* Instructions to follow
From the first line to the last, write out the data below exactly.

* Saved data entries
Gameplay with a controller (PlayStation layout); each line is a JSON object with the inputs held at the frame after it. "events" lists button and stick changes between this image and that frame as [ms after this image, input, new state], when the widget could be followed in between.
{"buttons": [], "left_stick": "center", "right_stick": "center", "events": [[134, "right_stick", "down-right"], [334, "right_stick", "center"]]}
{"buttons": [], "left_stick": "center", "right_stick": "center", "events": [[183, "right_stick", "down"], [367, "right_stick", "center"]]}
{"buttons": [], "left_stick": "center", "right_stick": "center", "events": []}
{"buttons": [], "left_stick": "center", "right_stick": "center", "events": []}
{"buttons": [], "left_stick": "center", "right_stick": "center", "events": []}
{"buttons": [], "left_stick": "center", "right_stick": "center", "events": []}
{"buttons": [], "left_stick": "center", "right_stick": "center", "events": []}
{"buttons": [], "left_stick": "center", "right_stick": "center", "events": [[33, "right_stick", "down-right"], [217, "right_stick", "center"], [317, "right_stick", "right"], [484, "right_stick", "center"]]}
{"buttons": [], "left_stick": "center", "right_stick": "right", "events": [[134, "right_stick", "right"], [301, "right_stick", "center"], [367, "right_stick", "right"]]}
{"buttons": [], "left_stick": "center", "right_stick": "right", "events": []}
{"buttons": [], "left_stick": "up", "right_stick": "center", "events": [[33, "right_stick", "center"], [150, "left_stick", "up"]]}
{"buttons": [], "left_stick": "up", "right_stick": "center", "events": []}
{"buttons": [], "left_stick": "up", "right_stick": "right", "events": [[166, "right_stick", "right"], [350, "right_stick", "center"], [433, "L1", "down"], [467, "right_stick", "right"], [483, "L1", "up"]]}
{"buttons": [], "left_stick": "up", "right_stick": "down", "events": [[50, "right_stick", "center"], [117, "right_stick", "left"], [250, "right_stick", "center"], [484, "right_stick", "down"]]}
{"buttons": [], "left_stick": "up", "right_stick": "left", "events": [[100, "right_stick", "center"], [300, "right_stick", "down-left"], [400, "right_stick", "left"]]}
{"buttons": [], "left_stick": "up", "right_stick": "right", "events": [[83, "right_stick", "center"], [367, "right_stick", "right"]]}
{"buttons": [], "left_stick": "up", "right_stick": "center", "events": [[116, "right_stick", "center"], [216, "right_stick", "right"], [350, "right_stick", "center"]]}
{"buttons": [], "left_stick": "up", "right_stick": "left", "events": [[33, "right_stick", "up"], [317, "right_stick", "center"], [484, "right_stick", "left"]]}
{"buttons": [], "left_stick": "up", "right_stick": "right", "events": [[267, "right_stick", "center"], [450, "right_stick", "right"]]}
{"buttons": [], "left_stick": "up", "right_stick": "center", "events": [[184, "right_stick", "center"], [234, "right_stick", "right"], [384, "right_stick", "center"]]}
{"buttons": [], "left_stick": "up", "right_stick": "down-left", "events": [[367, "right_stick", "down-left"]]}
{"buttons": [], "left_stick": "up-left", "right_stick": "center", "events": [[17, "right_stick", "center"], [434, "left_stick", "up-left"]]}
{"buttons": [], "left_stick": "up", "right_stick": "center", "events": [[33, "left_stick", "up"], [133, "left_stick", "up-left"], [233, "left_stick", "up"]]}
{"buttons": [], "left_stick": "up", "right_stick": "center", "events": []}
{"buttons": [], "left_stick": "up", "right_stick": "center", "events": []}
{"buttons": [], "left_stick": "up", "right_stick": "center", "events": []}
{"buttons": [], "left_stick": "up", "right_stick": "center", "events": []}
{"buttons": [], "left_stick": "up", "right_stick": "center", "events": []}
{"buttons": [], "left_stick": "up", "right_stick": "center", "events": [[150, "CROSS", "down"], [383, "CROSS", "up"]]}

* Problem solution
Gameplay with a controller (PlayStation layout); each line is a JSON object with the inputs held at the frame after it. "events" lists button and stick changes between this image and that frame as [ms after this image, input, new state], when the widget could be followed in between.
{"buttons": [], "left_stick": "center", "right_stick": "center", "events": [[134, "right_stick", "down-right"], [334, "right_stick", "center"]]}
{"buttons": [], "left_stick": "center", "right_stick": "center", "events": [[183, "right_stick", "down"], [367, "right_stick", "center"]]}
{"buttons": [], "left_stick": "center", "right_stick": "center", "events": []}
{"buttons": [], "left_stick": "center", "right_stick": "center", "events": []}
{"buttons": [], "left_stick": "center", "right_stick": "center", "events": []}
{"buttons": [], "left_stick": "center", "right_stick": "center", "events": []}
{"buttons": [], "left_stick": "center", "right_stick": "center", "events": []}
{"buttons": [], "left_stick": "center", "right_stick": "center", "events": [[33, "right_stick", "down-right"], [217, "right_stick", "center"], [317, "right_stick", "right"], [484, "right_stick", "center"]]}
{"buttons": [], "left_stick": "center", "right_stick": "right", "events": [[134, "right_stick", "right"], [301, "right_stick", "center"], [367, "right_stick", "right"]]}
{"buttons": [], "left_stick": "center", "right_stick": "right", "events": []}
{"buttons": [], "left_stick": "up", "right_stick": "center", "events": [[33, "right_stick", "center"], [150, "left_stick", "up"]]}
{"buttons": [], "left_stick": "up", "right_stick": "center", "events": []}
{"buttons": [], "left_stick": "up", "right_stick": "right", "events": [[166, "right_stick", "right"], [350, "right_stick", "center"], [433, "L1", "down"], [467, "right_stick", "right"], [483, "L1", "up"]]}
{"buttons": [], "left_stick": "up", "right_stick": "down", "events": [[50, "right_stick", "center"], [117, "right_stick", "left"], [250, "right_stick", "center"], [484, "right_stick", "down"]]}
{"buttons": [], "left_stick": "up", "right_stick": "left", "events": [[100, "right_stick", "center"], [300, "right_stick", "down-left"], [400, "right_stick", "left"]]}
{"buttons": [], "left_stick": "up", "right_stick": "right", "events": [[83, "right_stick", "center"], [367, "right_stick", "right"]]}
{"buttons": [], "left_stick": "up", "right_stick": "center", "events": [[116, "right_stick", "center"], [216, "right_stick", "right"], [350, "right_stick", "center"]]}
{"buttons": [], "left_stick": "up", "right_stick": "left", "events": [[33, "right_stick", "up"], [317, "right_stick", "center"], [484, "right_stick", "left"]]}
{"buttons": [], "left_stick": "up", "right_stick": "right", "events": [[267, "right_stick", "center"], [450, "right_stick", "right"]]}
{"buttons": [], "left_stick": "up", "right_stick": "center", "events": [[184, "right_stick", "center"], [234, "right_stick", "right"], [384, "right_stick", "center"]]}
{"buttons": [], "left_stick": "up", "right_stick": "down-left", "events": [[367, "right_stick", "down-left"]]}
{"buttons": [], "left_stick": "up-left", "right_stick": "center", "events": [[17, "right_stick", "center"], [434, "left_stick", "up-left"]]}
{"buttons": [], "left_stick": "up", "right_stick": "center", "events": [[33, "left_stick", "up"], [133, "left_stick", "up-left"], [233, "left_stick", "up"]]}
{"buttons": [], "left_stick": "up", "right_stick": "center", "events": []}
{"buttons": [], "left_stick": "up", "right_stick": "center", "events": []}
{"buttons": [], "left_stick": "up", "right_stick": "center", "events": []}
{"buttons": [], "left_stick": "up", "right_stick": "center", "events": []}
{"buttons": [], "left_stick": "up", "right_stick": "center", "events": []}
{"buttons": [], "left_stick": "up", "right_stick": "center", "events": [[150, "CROSS", "down"], [383, "CROSS", "up"]]}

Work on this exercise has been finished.